Challenges using Docker
In order to use the Docker version of UCVM, users must be comfortable using UCVM from the command line. Once the UCVM container is running, Users issues standard command line UCVM queries, such as "ucvm_query".
In addition, users must be comfortable invoking the container on their system. There is an expected directory structure, specifically, there should be a subdirectory in the location where the command is issued. This is to facilitate sharing of files between the users' local host with the running Docker container. In this documentation, we have designated 'target' subdirectory as the common subdirectory. Also, the Docker invocation includes parameters (--rm and -it) with single and double dashes, environment variable references $(pwd), and operating system level commands (e.g. mount, bind). Although the invocation looks complex, once the container is running, it works much like a standard UCVM installations.
Distribution Format
To help avoid large Docker images, we put one CVM into each image. The rational is that you can retrieve as many of the images as you like, but you do not get all UCVM models in a single Docker image, because that image would be excessively large.

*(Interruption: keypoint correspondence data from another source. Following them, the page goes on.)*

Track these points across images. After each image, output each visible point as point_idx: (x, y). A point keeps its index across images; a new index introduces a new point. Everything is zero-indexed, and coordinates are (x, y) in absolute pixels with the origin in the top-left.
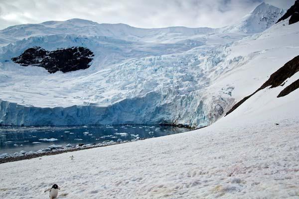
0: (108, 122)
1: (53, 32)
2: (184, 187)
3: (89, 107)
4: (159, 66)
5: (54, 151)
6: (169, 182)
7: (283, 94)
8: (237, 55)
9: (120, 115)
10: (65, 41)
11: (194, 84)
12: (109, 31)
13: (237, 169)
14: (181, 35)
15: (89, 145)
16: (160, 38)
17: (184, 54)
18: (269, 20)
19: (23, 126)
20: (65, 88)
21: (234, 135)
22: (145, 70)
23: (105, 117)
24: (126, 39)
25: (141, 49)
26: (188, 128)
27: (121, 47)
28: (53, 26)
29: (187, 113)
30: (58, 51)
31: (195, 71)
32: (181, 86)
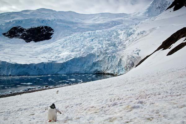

Potential Benefits to using UCVM Docker Images
- If full UCVM software installation is not needed, running UCVM Docker images is simple.
- UCVM software is now portable to previously unsupported operating systems including Mac and Windows.
- Docker images with individual models require less disk space on users computers. Users can retreieve and/or remove images easily.
Potential Limitations
- Users must work within limits of images and local computers. UCVM is used on supercomputers, for example, to build simulation meshes. The docker version of UCVM may not work for this purpose on laptops. There may be a query limit on number of inputs points that an image can query. So users need to understand large-scale usage will probably require native installation of UCVM on Linux systems with MPI.
- Users cannot "tile" seismic veloicty models. UCVM Tiling allows users to specify a list of velocity models (e.g. -m cvms5,cvmh,cvms) and UCVM will query them in order until it finds material properties defined for a given point. All models referenced in the -m model list must be installed for this UCVM command to work. If you wish to tile multiple seismic velocity models, users may need to do a full UCVM installation on a linux system and install all needed models.